-- Extracted records follows --
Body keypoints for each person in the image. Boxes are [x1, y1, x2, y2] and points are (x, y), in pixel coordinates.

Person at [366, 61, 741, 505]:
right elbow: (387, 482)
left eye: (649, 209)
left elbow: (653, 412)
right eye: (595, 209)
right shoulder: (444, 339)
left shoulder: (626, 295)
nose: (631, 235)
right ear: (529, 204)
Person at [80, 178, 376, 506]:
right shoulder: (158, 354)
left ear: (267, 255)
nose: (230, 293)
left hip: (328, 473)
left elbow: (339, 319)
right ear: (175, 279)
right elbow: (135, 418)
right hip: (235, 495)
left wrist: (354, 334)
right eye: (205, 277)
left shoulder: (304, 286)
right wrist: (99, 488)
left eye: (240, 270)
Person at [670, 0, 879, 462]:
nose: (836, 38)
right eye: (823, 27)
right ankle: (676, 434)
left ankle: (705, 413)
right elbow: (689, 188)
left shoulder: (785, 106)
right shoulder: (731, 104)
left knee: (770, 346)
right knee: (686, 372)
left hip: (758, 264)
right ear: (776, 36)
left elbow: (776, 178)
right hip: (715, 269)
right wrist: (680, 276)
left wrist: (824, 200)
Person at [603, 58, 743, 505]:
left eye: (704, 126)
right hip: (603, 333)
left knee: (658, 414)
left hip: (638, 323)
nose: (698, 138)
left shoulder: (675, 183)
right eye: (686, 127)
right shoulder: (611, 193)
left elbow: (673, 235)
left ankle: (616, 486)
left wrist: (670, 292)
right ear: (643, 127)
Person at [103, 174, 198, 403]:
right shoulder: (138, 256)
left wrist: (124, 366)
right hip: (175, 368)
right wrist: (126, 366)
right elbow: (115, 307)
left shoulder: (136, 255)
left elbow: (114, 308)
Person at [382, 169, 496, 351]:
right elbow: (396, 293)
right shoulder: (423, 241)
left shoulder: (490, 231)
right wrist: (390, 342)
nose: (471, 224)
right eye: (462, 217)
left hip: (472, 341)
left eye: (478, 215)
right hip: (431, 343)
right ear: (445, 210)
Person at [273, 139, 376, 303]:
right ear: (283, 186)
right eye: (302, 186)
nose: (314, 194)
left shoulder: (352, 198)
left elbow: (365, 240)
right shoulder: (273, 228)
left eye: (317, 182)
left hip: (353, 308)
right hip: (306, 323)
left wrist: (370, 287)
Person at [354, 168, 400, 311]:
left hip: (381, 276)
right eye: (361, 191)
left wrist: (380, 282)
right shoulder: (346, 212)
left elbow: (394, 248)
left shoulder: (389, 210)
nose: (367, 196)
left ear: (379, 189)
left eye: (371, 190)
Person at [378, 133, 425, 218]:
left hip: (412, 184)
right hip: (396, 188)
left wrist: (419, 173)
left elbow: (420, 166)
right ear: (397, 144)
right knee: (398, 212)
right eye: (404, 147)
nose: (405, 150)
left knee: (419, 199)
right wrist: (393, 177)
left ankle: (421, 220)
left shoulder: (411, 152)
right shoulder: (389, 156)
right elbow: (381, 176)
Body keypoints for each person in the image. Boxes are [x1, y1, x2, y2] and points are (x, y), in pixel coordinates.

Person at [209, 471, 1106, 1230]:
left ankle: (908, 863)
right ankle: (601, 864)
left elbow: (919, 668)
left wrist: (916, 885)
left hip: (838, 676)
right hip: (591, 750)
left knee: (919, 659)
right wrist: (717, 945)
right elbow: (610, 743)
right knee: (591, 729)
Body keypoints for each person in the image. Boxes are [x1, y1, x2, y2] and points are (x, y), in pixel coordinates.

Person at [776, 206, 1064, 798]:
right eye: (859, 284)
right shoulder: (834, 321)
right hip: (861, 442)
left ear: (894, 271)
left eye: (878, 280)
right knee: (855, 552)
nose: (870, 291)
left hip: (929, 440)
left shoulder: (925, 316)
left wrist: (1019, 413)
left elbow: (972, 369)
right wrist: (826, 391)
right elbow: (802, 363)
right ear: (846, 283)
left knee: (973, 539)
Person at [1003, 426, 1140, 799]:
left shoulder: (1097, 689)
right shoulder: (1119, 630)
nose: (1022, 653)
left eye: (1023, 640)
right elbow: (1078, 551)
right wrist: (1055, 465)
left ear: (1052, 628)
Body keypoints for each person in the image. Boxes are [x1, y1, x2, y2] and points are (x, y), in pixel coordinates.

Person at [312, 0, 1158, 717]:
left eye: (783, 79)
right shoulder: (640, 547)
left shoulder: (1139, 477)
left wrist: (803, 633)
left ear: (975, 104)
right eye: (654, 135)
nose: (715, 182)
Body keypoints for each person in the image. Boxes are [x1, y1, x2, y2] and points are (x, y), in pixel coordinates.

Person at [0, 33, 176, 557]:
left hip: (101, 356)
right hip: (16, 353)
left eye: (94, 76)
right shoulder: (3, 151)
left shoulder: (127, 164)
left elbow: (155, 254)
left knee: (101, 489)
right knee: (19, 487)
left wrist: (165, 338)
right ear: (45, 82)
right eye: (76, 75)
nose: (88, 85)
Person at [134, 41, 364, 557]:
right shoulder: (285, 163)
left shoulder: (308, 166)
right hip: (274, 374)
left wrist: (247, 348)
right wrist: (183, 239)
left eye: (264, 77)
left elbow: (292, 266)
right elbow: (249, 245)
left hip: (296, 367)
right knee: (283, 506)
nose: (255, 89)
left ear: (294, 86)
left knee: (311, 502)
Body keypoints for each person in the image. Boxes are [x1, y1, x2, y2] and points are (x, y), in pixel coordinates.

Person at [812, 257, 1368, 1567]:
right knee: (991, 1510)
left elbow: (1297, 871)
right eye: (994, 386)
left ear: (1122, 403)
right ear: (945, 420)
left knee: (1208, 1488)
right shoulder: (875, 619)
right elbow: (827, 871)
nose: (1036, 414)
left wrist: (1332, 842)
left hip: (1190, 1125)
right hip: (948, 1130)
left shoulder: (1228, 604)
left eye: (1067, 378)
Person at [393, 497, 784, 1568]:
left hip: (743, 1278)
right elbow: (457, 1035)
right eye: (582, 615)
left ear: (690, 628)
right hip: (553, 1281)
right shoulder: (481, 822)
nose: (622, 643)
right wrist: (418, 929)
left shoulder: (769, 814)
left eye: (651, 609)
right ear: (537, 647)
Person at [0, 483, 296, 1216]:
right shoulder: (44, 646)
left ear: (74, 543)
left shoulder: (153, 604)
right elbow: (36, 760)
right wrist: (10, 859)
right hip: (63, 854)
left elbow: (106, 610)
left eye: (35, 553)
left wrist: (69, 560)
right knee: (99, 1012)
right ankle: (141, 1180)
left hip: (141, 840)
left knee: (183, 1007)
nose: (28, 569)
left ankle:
-- Extracted records concluded --
Your instructions: Every entry in the data should be returned exactly.

Task result:
Body keypoints for each person in the image. Boxes are [x1, y1, x2, y2] and points are (x, y), in pixel coordinates.

Person at [366, 61, 741, 505]:
right elbow: (387, 482)
left eye: (649, 209)
left elbow: (653, 412)
right eye: (595, 209)
right shoulder: (444, 339)
left shoulder: (626, 295)
nose: (631, 235)
right ear: (529, 204)
Person at [80, 178, 376, 506]:
right shoulder: (158, 354)
left ear: (267, 255)
nose: (230, 293)
left hip: (328, 473)
left elbow: (339, 319)
right ear: (175, 279)
right elbow: (135, 418)
right hip: (235, 495)
left wrist: (354, 334)
right eye: (205, 277)
left shoulder: (304, 286)
right wrist: (99, 488)
left eye: (240, 270)
Person at [670, 0, 879, 462]:
nose: (836, 38)
right eye: (823, 27)
right ankle: (676, 434)
left ankle: (705, 413)
right elbow: (689, 188)
left shoulder: (785, 106)
right shoulder: (731, 104)
left knee: (770, 346)
right knee: (686, 372)
left hip: (758, 264)
right ear: (776, 36)
left elbow: (776, 178)
right hip: (715, 269)
right wrist: (680, 276)
left wrist: (824, 200)
Person at [603, 58, 743, 505]:
left eye: (704, 126)
right hip: (603, 333)
left knee: (658, 414)
left hip: (638, 323)
nose: (698, 138)
left shoulder: (675, 183)
right eye: (686, 127)
right shoulder: (611, 193)
left elbow: (673, 235)
left ankle: (616, 486)
left wrist: (670, 292)
right ear: (643, 127)
Person at [103, 174, 198, 403]:
right shoulder: (138, 256)
left wrist: (124, 366)
right hip: (175, 368)
right wrist: (126, 366)
right elbow: (115, 307)
left shoulder: (136, 255)
left elbow: (114, 308)
Person at [382, 169, 496, 351]:
right elbow: (396, 293)
right shoulder: (423, 241)
left shoulder: (490, 231)
right wrist: (390, 342)
nose: (471, 224)
right eye: (462, 217)
left hip: (472, 341)
left eye: (478, 215)
right hip: (431, 343)
right ear: (445, 210)
Person at [273, 139, 376, 303]:
right ear: (283, 186)
right eye: (302, 186)
nose: (314, 194)
left shoulder: (352, 198)
left elbow: (365, 240)
right shoulder: (273, 228)
left eye: (317, 182)
left hip: (353, 308)
right hip: (306, 323)
left wrist: (370, 287)
Person at [354, 168, 400, 311]:
left hip: (381, 276)
right eye: (361, 191)
left wrist: (380, 282)
right shoulder: (346, 212)
left elbow: (394, 248)
left shoulder: (389, 210)
nose: (367, 196)
left ear: (379, 189)
left eye: (371, 190)
Person at [378, 133, 425, 218]:
left hip: (412, 184)
right hip: (396, 188)
left wrist: (419, 173)
left elbow: (420, 166)
right ear: (397, 144)
right knee: (398, 212)
right eye: (404, 147)
nose: (405, 150)
left knee: (419, 199)
right wrist: (393, 177)
left ankle: (421, 220)
left shoulder: (411, 152)
right shoulder: (389, 156)
right elbow: (381, 176)
Body keypoints for each person in the image. Boxes are [x1, y1, x2, y2] and points are (x, y), in pixel coordinates.

Person at [209, 471, 1106, 1230]:
left ankle: (908, 863)
right ankle: (601, 864)
left elbow: (919, 668)
left wrist: (916, 885)
left hip: (838, 676)
right hip: (591, 750)
left knee: (919, 659)
right wrist: (717, 945)
right elbow: (610, 743)
right knee: (591, 729)
Body keypoints for each person in the image. Boxes are [x1, y1, x2, y2] and points are (x, y), in pixel coordinates.

Person at [776, 206, 1064, 798]:
right eye: (859, 284)
right shoulder: (834, 321)
right hip: (861, 442)
left ear: (894, 271)
left eye: (878, 280)
right knee: (855, 552)
nose: (870, 291)
left hip: (929, 440)
left shoulder: (925, 316)
left wrist: (1019, 413)
left elbow: (972, 369)
right wrist: (826, 391)
right elbow: (802, 363)
right ear: (846, 283)
left knee: (973, 539)
Person at [1003, 426, 1140, 799]:
left shoulder: (1097, 689)
right shoulder: (1119, 630)
nose: (1022, 653)
left eye: (1023, 640)
right elbow: (1078, 551)
right wrist: (1055, 465)
left ear: (1052, 628)
Body keypoints for each person in the image. Boxes are [x1, y1, x2, y2] and points are (x, y), in pixel coordinates.

Person at [312, 0, 1158, 717]:
left eye: (783, 79)
right shoulder: (640, 547)
left shoulder: (1139, 477)
left wrist: (803, 633)
left ear: (975, 104)
right eye: (654, 135)
nose: (715, 182)
Body keypoints for each person in the image. Boxes are [x1, y1, x2, y2] and points are (x, y), in pixel coordinates.

Person at [0, 33, 176, 557]:
left hip: (101, 356)
right hip: (16, 353)
left eye: (94, 76)
right shoulder: (3, 151)
left shoulder: (127, 164)
left elbow: (155, 254)
left knee: (101, 489)
right knee: (19, 487)
left wrist: (165, 338)
right ear: (45, 82)
right eye: (76, 75)
nose: (88, 85)
Person at [134, 41, 364, 557]:
right shoulder: (285, 163)
left shoulder: (308, 166)
right hip: (274, 374)
left wrist: (247, 348)
right wrist: (183, 239)
left eye: (264, 77)
left elbow: (292, 266)
right elbow: (249, 245)
left hip: (296, 367)
right knee: (283, 506)
nose: (255, 89)
left ear: (294, 86)
left knee: (311, 502)
Body keypoints for each person in the image. Boxes are [x1, y1, x2, y2] and points are (x, y), in pixel coordinates.

Person at [812, 257, 1368, 1567]:
right knee: (991, 1510)
left elbow: (1297, 871)
right eye: (994, 386)
left ear: (1122, 403)
right ear: (945, 420)
left knee: (1208, 1488)
right shoulder: (875, 619)
right elbow: (827, 871)
nose: (1036, 414)
left wrist: (1332, 842)
left hip: (1190, 1125)
right hip: (948, 1130)
left shoulder: (1228, 604)
left eye: (1067, 378)
Person at [393, 497, 784, 1568]:
left hip: (743, 1278)
right elbow: (457, 1035)
right eye: (582, 615)
left ear: (690, 628)
right hip: (553, 1281)
right shoulder: (481, 822)
nose: (622, 643)
right wrist: (418, 929)
left shoulder: (769, 814)
left eye: (651, 609)
right ear: (537, 647)
Person at [0, 483, 296, 1216]:
right shoulder: (44, 646)
left ear: (74, 543)
left shoulder: (153, 604)
right elbow: (36, 760)
right wrist: (10, 859)
right hip: (63, 854)
left elbow: (106, 610)
left eye: (35, 553)
left wrist: (69, 560)
right knee: (99, 1012)
right ankle: (141, 1180)
left hip: (141, 840)
left knee: (183, 1007)
nose: (28, 569)
left ankle:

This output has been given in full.